Mama, there goes that man ... to Golden State.
Mark Jackson was hired as the Warriors' coach on Monday, thereby ending his commentating career that was always long on catchphrases and short on self-fulfillment.
He was born a basketball player long before he was bred as a hoops analyst, and now Jackson finally has his chance to prove that he's worth the risk that teams have been weighing for years.
Until now, the résumé hadn't been enough. The 17 years as an elite point guard, his playing career ranging from Rookie of the Year honors at the start to slices of history at the end. Jackson was one of only four players to tally 10,000-plus assists. He was also a one-time All-Star and the inspiration for the unofficially named "Mark Jackson rule," which dictates that players can't back down their defender for more than five seconds on the perimeter.

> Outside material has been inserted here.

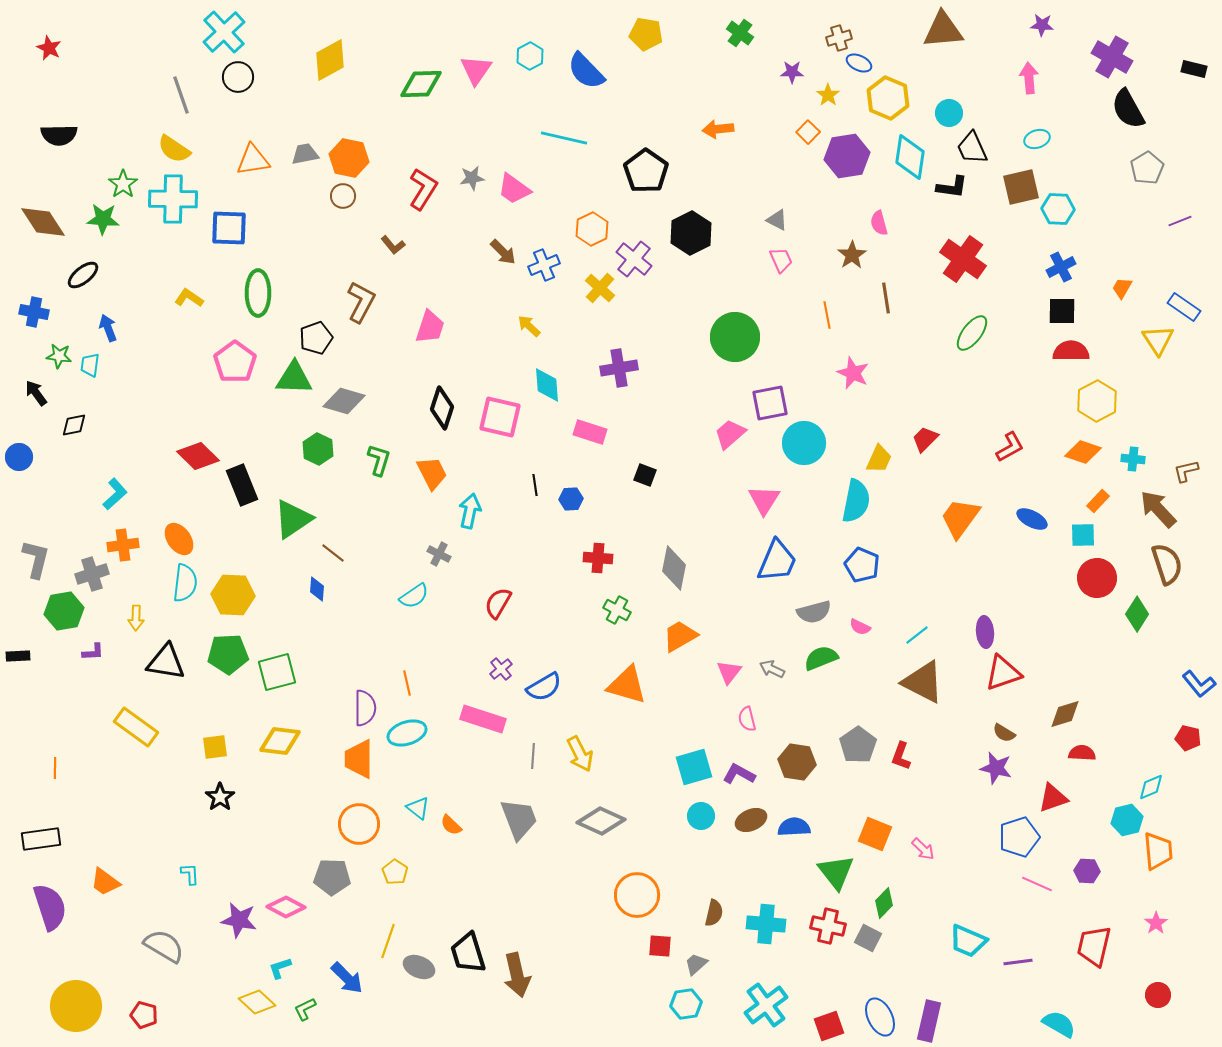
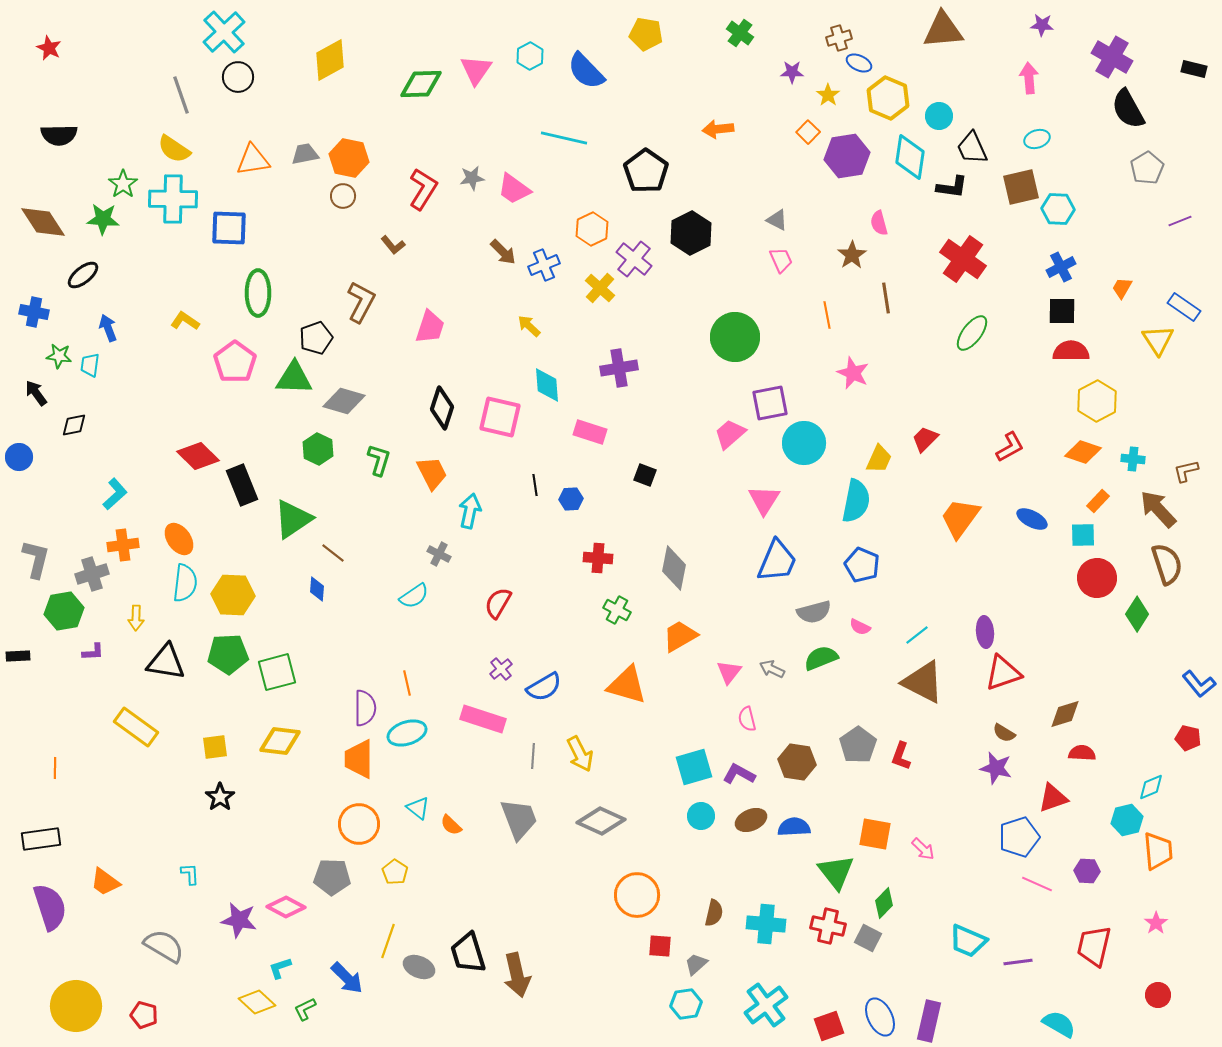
cyan circle at (949, 113): moved 10 px left, 3 px down
yellow L-shape at (189, 298): moved 4 px left, 23 px down
orange square at (875, 834): rotated 12 degrees counterclockwise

But Jackson took the opposite approach to his coaching career, refusing to back down from his stance that he didn't need experience as an assistant to merit a head-coaching gig. He leaned on the captain of the player-turned-broadcaster-turned-coach club, Boston's Doc Rivers, holding his professional ground after interviewing to no avail for head jobs with the Knicks, Bulls, Timberwolves, Suns, Hawks and Clippers even before this latest go-round.
He found the right team at the right time. New Warriors owners Joe Lacob and Peter Guber are determined to show that the Bay Area market and their organization are nothing short of a sleeping giant in this present-day NBA. This was their second bold stroke in less than two weeks, although clearly it's of a different variety. They added Jerry West as a consultant in late May, with the surprise surrounding that move having more to do with the fact that such an overwhelmingly experienced legend would join the rookie ownership group.
According to a source close to the situation, Jackson agreed to a three-year deal worth a little more than $2 million annually with a team option for the fourth season. The timing of his hire was surprising because it was believed Dallas assistant Dwane Casey would be interviewed for a second time after the NBA Finals. Jackson was selected over the likes of Casey, Lawrence Frank, Mike Malone, Chuck Person, Brian Shaw and Mike Budenholzer.
Sources said West was instrumental in the hiring, as he had made it clear he wasn't looking for a "retread" coach and that he preferred candidates who played the game professionally. That background and his national television spot clearly give Jackson credibility among the game's modern-day players and could perhaps come in handy during free agency.
Not long after his hiring was announced, players like LeBron James and Kevin Durant offered congratulations via Twitter. Jackson's point guard knowledge will certainly help when it comes to the young Stephen Curry, who is entering his third season and was mentioned frequently by West as a promising part of the Warriors' future during his recent introductory news conference.
Donnie Walsh was one of many executives who had passed up the chance to hire Jackson as a head coach, having selected Mike D'Antoni over him for the Knicks' position in 2008. Still, few men know Jackson and his makeup better after their six seasons spent together in Indiana.
During his 17-year stay as a Pacers executive, Walsh acquired Jackson from the Clippers in 1994, dealt him to Denver during the 1996 offseason and then traded back for him at that season's deadline when he realized what his team was missing. Jackson made his one and only trip to the Finals with the Pacers in 2000, but lost to the Lakers in six games. Walsh, who resigned from his post this week and will be a Knicks consultant starting next month, said he expects Jackson to do very well in his new job..
"I have no doubt he will [do well]," Walsh said by phone. "None. I know Mark very well. ... He's extremely bright. I don't mean just bright, but extremely bright. He knows the game inside and out. As a point guard, he was coaching on the floor most of the time.
"He's extremely confident. He also knows what he doesn't know. He will bring with him two of the best assistant coaches he can get."
While Jackson has long compared himself to Rivers in terms of his background and chosen path, Walsh called on the name of former Pacers coach Larry Bird. He had never been an assistant before his three-season stint began in 1997, yet went 147-67 overall and 32-20 in the playoffs with Jackson as his point guard.
"These guys know basketball, but they don't know the logistics of coaching and need guys to help through that," Walsh said. "They'll learn that in no time. When Larry came in as coach, he had two of the best, Dick Harter and [Dallas head coach Rick] Carlisle. He knew what he didn't know."
New Orleans assistant Mike Malone will fill one of those spots after he agreed on Tuesday to become Jackson's lead assistant. Malone appeared to be on his way to the Lakers as a lead aid for new coach Mike Brown, but was convinced that he should join an organization that might be on the rise.
"I think they've got new ownership that brings new life into a franchise, then they bring in Jerry, who's the best GM since I've been in the league, and then go out and get an exciting young coach like this?" Walsh said. "I think they're going to change things around."